> **EXTRACT**
# Hunting ducks



## Quak0r (May 7, 2015)

Sorry like I already often said I don't want to offend anyone BUT you DON'T even know where I'm from so how can you say that I can't hunt ducks atm..? Just sayin.. (also I can take down most ducks till August and only very few of them only till the end of this month in my country btw)

Again sorry for this thread but since the old was closed I just only wanted to tell ya!

(also I would never kill a mother with her (very) young breed I was even forgoeing one sure kill since it was only like 5 up to max 7 meters --> but it had a child with here so I didn't shot at this sure kill)

Best wishes,

Mario

(Ps: Do you really think I would risk my hunting license for a single duck ??)


----------



## Charles (Aug 26, 2010)

You are not as anonymous as you might think. I have access to both to the ISP that you are using and to your email address. Your ISP is in Austria. Here is a summary of hunting regulations for Austria.

http://www.face.eu/sites/default/files/austria_en_0.pdf

I note that for Austria, duck season does not open until September. I also note that slingshots are not listed as an acceptable hunting method. Further I note that the season is similar in Germany. In fact, you will find similar dates for duck hunting seasons throughout the northern hemisphere in order to protect ducks during breeding and rearing of young.

> **ENTRIES PROVIDED**
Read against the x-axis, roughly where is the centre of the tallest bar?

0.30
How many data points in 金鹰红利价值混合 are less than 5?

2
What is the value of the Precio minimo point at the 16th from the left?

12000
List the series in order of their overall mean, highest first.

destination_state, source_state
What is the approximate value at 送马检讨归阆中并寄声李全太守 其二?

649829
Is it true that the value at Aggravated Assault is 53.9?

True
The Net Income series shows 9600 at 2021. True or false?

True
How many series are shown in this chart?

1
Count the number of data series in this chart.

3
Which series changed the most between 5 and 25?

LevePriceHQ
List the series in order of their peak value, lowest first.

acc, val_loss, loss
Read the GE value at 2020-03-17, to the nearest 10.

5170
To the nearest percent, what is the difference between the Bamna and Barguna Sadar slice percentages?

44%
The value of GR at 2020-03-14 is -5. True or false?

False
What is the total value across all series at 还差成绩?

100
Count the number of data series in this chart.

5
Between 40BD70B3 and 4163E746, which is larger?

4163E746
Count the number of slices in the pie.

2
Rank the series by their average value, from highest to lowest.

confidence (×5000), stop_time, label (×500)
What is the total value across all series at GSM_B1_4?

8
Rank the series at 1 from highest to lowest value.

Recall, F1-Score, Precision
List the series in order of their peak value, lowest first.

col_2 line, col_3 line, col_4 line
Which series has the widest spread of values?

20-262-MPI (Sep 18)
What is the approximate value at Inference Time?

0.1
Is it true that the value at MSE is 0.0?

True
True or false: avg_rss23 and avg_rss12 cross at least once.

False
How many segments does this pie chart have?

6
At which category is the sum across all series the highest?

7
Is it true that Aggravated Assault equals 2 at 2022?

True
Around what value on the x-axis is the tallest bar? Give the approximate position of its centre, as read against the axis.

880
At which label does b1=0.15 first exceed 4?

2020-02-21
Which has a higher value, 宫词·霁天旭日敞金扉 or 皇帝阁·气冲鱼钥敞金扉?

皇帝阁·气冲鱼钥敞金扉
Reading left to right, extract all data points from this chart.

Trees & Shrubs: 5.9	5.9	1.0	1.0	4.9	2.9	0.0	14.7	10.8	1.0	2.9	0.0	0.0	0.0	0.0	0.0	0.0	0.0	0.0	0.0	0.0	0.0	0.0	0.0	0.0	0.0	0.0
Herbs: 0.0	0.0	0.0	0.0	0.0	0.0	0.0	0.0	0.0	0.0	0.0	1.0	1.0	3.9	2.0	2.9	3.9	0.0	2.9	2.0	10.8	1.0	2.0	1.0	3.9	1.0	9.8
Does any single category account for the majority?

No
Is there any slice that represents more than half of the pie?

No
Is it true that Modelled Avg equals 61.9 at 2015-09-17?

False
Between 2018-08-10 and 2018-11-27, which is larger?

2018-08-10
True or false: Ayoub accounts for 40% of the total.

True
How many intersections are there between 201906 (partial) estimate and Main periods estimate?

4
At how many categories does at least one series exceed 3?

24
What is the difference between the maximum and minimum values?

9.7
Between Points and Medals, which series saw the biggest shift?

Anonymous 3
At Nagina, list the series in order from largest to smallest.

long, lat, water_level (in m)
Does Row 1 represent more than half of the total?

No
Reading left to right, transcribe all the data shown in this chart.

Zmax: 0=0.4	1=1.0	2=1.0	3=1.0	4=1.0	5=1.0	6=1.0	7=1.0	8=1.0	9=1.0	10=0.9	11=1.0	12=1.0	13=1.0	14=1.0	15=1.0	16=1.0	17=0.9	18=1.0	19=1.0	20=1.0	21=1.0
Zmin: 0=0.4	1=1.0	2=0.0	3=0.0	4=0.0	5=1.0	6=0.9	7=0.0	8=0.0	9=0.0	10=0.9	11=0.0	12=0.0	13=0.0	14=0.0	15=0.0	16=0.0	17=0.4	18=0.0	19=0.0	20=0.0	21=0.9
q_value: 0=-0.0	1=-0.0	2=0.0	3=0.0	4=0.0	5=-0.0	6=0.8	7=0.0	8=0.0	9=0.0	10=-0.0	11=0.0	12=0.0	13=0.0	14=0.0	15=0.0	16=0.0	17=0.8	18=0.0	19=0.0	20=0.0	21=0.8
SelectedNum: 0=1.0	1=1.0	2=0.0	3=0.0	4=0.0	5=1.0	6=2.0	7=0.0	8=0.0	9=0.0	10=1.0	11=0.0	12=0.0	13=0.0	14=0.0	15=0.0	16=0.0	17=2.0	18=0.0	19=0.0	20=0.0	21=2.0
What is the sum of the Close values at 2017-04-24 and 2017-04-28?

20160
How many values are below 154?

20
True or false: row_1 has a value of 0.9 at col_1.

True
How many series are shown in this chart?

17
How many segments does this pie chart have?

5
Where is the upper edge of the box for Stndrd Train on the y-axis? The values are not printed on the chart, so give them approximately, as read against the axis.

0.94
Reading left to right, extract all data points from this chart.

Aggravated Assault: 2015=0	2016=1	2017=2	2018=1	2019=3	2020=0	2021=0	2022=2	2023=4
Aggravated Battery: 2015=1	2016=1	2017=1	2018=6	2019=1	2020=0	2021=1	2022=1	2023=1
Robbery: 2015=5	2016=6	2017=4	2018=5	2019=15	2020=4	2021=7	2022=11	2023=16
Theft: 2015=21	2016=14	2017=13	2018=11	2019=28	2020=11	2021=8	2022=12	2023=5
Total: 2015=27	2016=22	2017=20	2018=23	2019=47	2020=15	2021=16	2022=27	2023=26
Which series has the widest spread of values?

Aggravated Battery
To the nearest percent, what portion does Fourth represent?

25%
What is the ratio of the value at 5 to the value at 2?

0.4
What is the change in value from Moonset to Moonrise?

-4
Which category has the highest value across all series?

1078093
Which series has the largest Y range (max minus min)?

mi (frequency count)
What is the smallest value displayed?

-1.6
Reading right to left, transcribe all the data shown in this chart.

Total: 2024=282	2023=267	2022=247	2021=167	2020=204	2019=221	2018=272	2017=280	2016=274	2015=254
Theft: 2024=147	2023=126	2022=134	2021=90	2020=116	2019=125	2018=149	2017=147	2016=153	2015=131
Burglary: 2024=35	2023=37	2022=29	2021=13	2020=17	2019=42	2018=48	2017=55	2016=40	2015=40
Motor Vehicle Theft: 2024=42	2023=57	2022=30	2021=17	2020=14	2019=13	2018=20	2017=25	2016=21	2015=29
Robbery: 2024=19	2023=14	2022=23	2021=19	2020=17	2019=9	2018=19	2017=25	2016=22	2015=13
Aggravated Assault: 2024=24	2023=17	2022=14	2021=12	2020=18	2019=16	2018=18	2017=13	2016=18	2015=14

> **ACTIONS TO TAKE**
1 – According to the duck-hunting thread, in which month does duck season open in Austria?
2 – Summarize the duck-hunting thread in two sentences.
3 – Decide whether each statement agrees with the duck-hunting thread, answering yes or no and quoting the words of the thread that decide it.
(a) Charles says Germany has a duck season similar to Austria's.
(b) Quak0r considers it acceptable to kill a mother duck that has very young offspring.
(c) Charles reports that slingshots are an approved hunting method in Austria.

> **ANSWERS BY ITEM**
1 – September.

2 – Quak0r objects that others cannot know where the poster is from, says most ducks there can be taken until August, and describes passing up a sure kill because the duck had a young one with it. Charles replies that Quak0r's ISP is in Austria, where duck season does not open until September and slingshots are not listed as an acceptable hunting method.

3 –
(a) Yes: "Further I note that the season is similar in Germany."
(b) No: "I would never kill a mother with her (very) young breed"
(c) No: "I also note that slingshots are not listed as an acceptable hunting method."